Dataset excerpts:
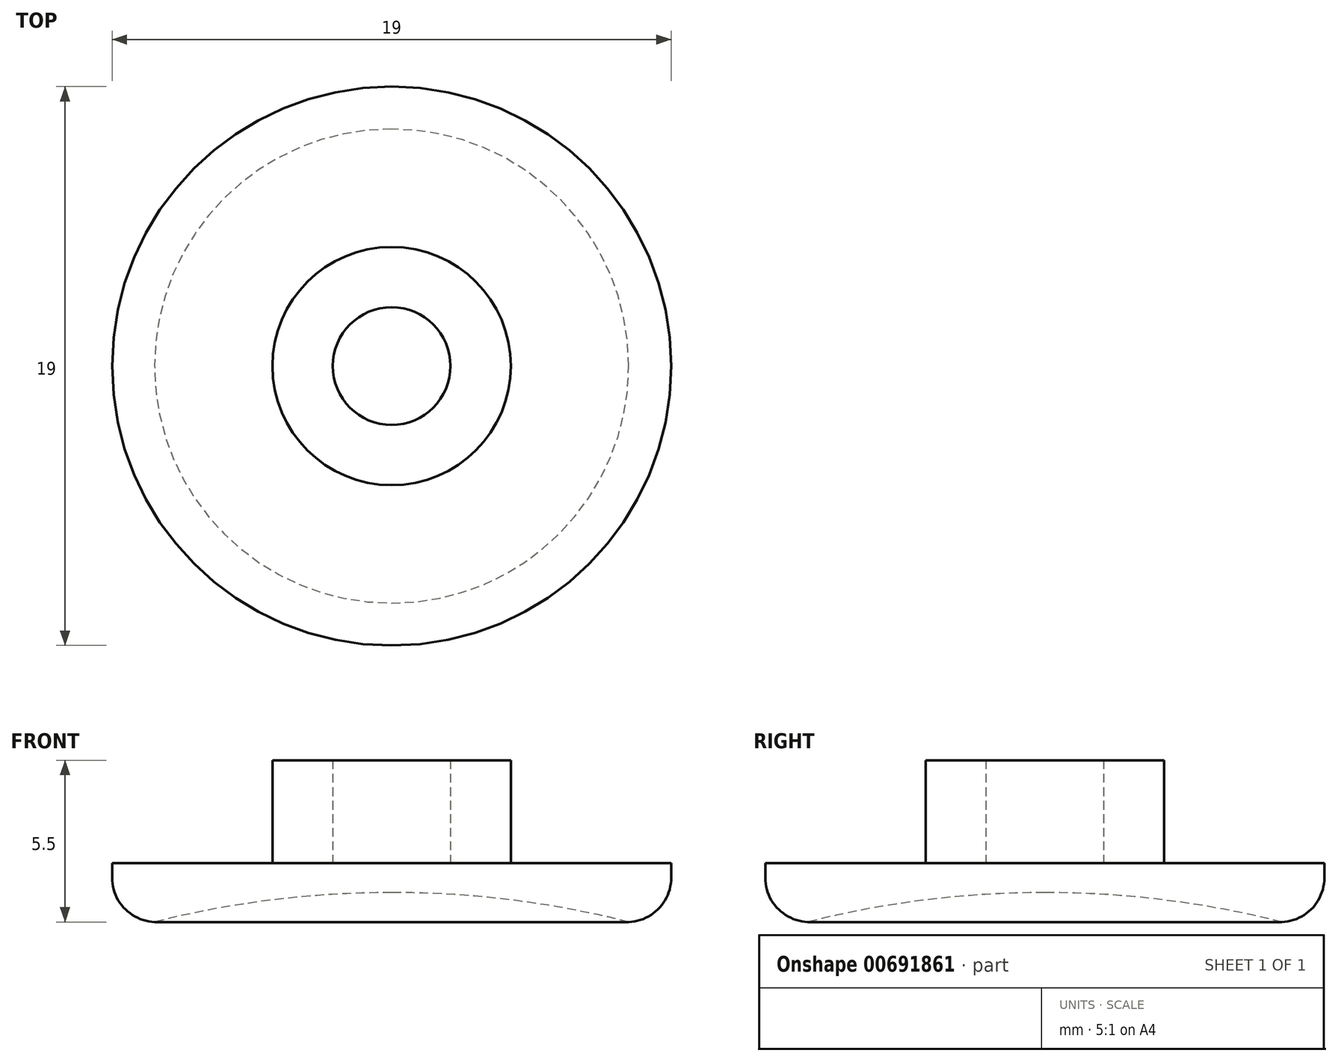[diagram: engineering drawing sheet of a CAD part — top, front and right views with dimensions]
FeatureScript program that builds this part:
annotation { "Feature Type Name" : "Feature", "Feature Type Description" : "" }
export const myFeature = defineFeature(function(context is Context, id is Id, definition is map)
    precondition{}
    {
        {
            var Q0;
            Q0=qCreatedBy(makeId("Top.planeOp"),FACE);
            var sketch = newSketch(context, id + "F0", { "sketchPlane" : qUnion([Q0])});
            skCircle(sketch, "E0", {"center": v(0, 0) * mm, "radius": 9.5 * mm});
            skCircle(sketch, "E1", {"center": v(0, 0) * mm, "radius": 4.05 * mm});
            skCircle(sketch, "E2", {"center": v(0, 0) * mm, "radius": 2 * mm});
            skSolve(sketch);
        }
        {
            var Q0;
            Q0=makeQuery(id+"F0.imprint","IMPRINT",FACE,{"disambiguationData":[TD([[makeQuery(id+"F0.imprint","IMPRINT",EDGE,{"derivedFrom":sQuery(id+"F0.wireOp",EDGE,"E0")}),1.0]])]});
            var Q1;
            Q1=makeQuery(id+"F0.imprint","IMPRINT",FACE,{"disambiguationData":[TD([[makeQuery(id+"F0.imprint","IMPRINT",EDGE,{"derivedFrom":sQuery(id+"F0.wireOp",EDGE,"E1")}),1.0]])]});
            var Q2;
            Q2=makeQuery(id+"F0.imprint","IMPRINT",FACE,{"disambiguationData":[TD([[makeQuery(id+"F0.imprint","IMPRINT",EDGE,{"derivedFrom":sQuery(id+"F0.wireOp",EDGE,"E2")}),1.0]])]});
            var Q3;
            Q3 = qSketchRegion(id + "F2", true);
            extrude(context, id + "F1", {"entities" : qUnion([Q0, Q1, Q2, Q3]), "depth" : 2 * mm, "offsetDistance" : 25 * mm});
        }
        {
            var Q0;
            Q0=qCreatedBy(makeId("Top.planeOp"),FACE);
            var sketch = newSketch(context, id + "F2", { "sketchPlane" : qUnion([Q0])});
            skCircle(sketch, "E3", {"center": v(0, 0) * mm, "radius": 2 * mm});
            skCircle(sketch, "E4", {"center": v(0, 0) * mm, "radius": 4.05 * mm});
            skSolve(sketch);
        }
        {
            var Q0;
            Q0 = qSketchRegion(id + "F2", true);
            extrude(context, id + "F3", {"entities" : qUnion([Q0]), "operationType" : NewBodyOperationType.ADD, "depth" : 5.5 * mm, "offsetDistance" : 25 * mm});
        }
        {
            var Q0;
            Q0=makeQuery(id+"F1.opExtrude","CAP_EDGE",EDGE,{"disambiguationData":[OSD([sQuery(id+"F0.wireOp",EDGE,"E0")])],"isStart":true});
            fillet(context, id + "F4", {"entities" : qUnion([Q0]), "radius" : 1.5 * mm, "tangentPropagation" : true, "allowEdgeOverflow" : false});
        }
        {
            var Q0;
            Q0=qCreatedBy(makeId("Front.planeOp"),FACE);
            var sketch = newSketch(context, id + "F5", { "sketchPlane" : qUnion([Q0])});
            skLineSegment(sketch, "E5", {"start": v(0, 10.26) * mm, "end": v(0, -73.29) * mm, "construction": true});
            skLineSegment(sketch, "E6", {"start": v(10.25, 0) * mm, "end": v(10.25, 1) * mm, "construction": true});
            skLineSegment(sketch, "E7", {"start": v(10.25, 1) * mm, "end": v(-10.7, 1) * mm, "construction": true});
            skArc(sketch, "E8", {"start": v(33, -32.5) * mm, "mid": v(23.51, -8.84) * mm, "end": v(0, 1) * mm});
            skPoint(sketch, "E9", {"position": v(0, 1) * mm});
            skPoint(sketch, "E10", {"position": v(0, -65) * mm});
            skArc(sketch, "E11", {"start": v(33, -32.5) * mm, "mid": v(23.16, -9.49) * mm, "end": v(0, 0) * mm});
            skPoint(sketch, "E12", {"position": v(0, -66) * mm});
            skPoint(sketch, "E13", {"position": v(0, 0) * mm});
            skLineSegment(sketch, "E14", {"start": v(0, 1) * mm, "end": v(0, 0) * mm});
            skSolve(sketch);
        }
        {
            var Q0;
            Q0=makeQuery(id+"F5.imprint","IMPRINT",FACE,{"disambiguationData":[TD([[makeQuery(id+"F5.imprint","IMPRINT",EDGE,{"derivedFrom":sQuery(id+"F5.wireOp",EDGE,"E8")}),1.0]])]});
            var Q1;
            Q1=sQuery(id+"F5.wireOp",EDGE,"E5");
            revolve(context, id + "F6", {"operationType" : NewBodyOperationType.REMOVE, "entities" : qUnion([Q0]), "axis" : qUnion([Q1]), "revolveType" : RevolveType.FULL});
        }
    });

Exercise goal:
Report each line of the rows above that contains the string "position".

Solved exercise:
            skPoint(sketch, "E9", {"position": v(0, 1) * mm});
            skPoint(sketch, "E10", {"position": v(0, -65) * mm});
            skPoint(sketch, "E12", {"position": v(0, -66) * mm});
            skPoint(sketch, "E13", {"position": v(0, 0) * mm});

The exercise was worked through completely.